PROBLEMS TO WORK ON
[A] In the text about udev rules below, which file path follows "sudo tee" in every branch of the script?
[B] Continue the text about udev rules below, starting right after its last sentence.

TEXT BLOCK
•••••
You will not be able to do a 'one-size-fits-all' solution, distributions change all the time. but something like the following should give you a head start (pretty much what @maresb said.

#!/bin/bash
if grep -q 'TAG+="uaccess"' /usr/lib/udev/rules.d/*.rules; then
  echo echo \"ACTION==\"add\", SUBSYSTEMS==\"usb\", ATTRS{idVendor}==\"0922\", ATTRS{idProduct}==\"1001\", MODE=\"0660\" TAG+=\"uaccess\" \| sudo tee /etc/udev/rules.d/50-dymo-1001.rules;
elif grep -q '^plugdev:' /etc/group; then
  echo echo \"ACTION==\"add\", SUBSYSTEMS==\"usb\", ATTRS{idVendor}==\"0922\", ATTRS{idProduct}==\"1001\", GROUP=\"plugdev\", MODE=\"0660\" \| sudo tee /etc/udev/rules.d/50-dymo-1001.rules;
elif grep -q '^lp:' /etc/group; then
  echo echo \"ACTION==\"add\", SUBSYSTEMS==\"usb\", ATTRS{idVendor}==\"0922\", ATTRS{idProduct}==\"1001\", GROUP=\"lp\", MODE=\"0660\" \| sudo tee /etc/udev/rules.d/50-dymo-1001.rules;
fi;

Thanks a lot @nathancatlow for the suggestion. I don't think this is something we can solve right away, so I think it's perfectly fine to gather information at this stage.
•••••
PROVIDED INFORMATION
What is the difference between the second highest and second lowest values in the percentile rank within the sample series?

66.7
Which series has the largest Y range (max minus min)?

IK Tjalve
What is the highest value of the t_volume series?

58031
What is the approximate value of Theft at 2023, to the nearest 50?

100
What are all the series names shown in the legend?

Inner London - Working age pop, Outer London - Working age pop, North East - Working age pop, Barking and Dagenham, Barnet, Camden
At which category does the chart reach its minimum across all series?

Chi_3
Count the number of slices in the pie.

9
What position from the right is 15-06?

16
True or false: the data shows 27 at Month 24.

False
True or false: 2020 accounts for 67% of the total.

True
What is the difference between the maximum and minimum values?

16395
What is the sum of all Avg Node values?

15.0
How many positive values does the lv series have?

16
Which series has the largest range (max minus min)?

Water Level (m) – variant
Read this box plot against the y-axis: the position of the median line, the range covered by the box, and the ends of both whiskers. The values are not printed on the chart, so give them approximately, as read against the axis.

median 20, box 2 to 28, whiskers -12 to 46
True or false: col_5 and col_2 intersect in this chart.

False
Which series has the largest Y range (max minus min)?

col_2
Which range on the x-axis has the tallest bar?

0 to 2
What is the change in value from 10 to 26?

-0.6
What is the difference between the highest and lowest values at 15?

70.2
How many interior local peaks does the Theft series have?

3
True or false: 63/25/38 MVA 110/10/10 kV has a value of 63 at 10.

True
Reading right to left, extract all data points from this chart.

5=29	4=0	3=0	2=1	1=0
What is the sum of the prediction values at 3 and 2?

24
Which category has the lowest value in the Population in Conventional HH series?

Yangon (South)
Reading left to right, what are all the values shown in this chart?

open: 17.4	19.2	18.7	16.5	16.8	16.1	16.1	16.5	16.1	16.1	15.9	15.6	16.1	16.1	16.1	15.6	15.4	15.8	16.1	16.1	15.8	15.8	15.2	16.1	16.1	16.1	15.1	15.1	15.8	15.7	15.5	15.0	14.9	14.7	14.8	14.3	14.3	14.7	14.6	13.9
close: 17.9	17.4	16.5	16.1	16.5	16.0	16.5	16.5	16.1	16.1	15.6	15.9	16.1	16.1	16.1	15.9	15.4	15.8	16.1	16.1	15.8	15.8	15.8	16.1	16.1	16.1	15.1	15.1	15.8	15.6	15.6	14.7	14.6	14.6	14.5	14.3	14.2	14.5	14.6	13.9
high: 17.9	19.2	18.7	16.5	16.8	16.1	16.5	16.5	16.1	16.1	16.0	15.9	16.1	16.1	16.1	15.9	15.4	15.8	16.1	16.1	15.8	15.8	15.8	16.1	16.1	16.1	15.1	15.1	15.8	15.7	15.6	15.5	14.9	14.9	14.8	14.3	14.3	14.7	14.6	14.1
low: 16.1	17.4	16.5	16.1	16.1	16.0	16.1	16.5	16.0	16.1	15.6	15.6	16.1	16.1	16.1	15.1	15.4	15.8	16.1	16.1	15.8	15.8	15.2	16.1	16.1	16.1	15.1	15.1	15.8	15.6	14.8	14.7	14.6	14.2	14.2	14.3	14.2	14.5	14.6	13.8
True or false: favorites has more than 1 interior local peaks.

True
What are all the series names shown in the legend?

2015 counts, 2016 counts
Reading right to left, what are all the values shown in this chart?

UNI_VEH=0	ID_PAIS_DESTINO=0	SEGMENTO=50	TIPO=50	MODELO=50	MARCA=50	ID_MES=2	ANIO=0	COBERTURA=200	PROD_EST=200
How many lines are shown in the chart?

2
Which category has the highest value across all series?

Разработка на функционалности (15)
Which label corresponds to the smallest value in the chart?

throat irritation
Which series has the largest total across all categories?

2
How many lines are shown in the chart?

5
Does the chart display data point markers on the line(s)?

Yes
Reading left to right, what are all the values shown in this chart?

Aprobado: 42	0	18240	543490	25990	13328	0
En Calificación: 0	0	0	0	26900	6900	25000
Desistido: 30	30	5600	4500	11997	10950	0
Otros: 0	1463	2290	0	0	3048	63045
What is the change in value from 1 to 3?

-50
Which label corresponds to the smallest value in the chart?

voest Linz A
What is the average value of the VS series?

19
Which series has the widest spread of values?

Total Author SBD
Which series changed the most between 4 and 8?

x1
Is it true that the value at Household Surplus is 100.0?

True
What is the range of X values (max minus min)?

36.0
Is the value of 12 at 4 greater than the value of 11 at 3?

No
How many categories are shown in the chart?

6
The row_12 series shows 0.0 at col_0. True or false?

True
•••••
OUTPUTS BY TASK
[A] /etc/udev/rules.d/50-dymo-1001.rules

[B]
A few notes on your proposal:

I'm inclined to do this in Python inside of dymoprint rather than Bash.

On my system (Ubuntu 20.04) the udev rules directory is /etc/udev/rules.d/ while for you it's /usr/lib/udev/rules.d/. So already the current instructions fail since they suggest writing to the wrong directory.

We probably want to check which groups the current user is a member of. It's not so helpful to grant access to a group where the user isn't a member.

I think that granting access to both "lp" and "plugdev", regardless if such groups even exist, is a good start.

Speaking of paths:

udev rules written by the administrator go in /etc/udev/rules.d/, their file name has to end with .rules. The udev rules shipped with various packages are found in /usr/lib/udev/rules.d/. If there are two files by the same name under /usr/lib and /etc, the ones in /etc take precedence.

I love Arch Wiki.

Ah, great find! My take is that since we are making a Python package and not a system package, we require administrator intervention which implies we should ask the user to write to /etc/udev/rules.d/.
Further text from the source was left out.